Object detection neural networks often rely on a metric known as intersection over union (IOU) which tells how much of the prediction overlaps the ground truth data. Although this worked most of the time as an adjunct metric to tell us how well our model was generally performing, we had to develop other metrics to truly understand if our predictions were good. In the case of a key and value that were separated by a large amount of white space in a document, an IOU metric might report 95% performance, but might still miss capturing the key or value within the bounding box. This also occurred on pairs where either the key or value was very short and occupied only a small area of the bounding box. 

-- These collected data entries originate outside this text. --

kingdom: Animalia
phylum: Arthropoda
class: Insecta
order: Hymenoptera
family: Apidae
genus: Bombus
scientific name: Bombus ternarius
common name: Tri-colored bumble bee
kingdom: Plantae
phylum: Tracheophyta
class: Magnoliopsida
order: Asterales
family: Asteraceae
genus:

Therefore, to more accurately measure performance, we blended our detection results with a proven OCR application. Our proprietary metric and method of handling our network’s loss function showed improvements in our ability to intuitively and quickly assess performance as our customers would experience it. In short — we were able to directly show if we were able to capture the information, rather than just the general locality. Additionally, by focusing on the information content rather than simple IOU, we could quickly disambiguate models and select only those with the best performance based on our objective.

The Result

By the end of our research and development efforts, we had identified a performant model that met our requirements for speed and showed a significant level of performance across our testing set. Furthermore, our model design resulted in several highly desirable traits:

  1. Because the model operates at a visual level first, it is naturally agnostic to the OCR engine that powers the actual data extraction. As long as there are coordinates for the text recognized by the OCR engine it can be used with our Semantik Recognition Engine.
  2. As was demonstrated in further testing, the model appears to be largely language agnostic. Although we only trained with English-language documents, we found equivalent or nearly-equivalent performance of our model when applied to Spanish, French, German, Danish and Italian. The one caveat with this language agnosticism is that performance is far greater in languages that utilize the Latin alphabet than with logographic or abjad languages. In addition to novel organizational concepts, such as right-left orthography present in these languages, obtaining good OCR results in logographic and abjad languages requires a custom engine.
  3. To push the limits of our testing, we applied the model that was trained only on invoices to other document types including credit applications, explanations of benefit, insurance claims and certain tax forms. Incredibly, the model performed at very high levels, extracting entity information at levels approaching our pure invoice results. This indicated that our initial experimental design was a success. The model was capable of learning visual structures most commonly associated with entity pairs and was not limited by the language used or general appearance of training data.

What’s Next

As we continue to develop and mature our AI model, our efforts will be focused on several optimizations. First, although we met our basic speed requirements, our goal for lightweight and rapid processing is to more than double our speed to greater than 200 images per minute. Second, although our final model performance showed tremendous results of higher than 95% in many of our AP-related fields, initial follow-up shows that we may improve these results even further by targeted optimizations of the model architecture and system. Finally, we are looking at methods to rapidly expand our training set in terms of both size and scope. By varying the document type beyond invoices and including more training data, we expect the voracious appetite of our neural network solution to continue to deliver state-of-the-art results.

We expect this breakthrough technology to take intelligent document processing to the next level by giving customers a competitive advantage with processing power and speed.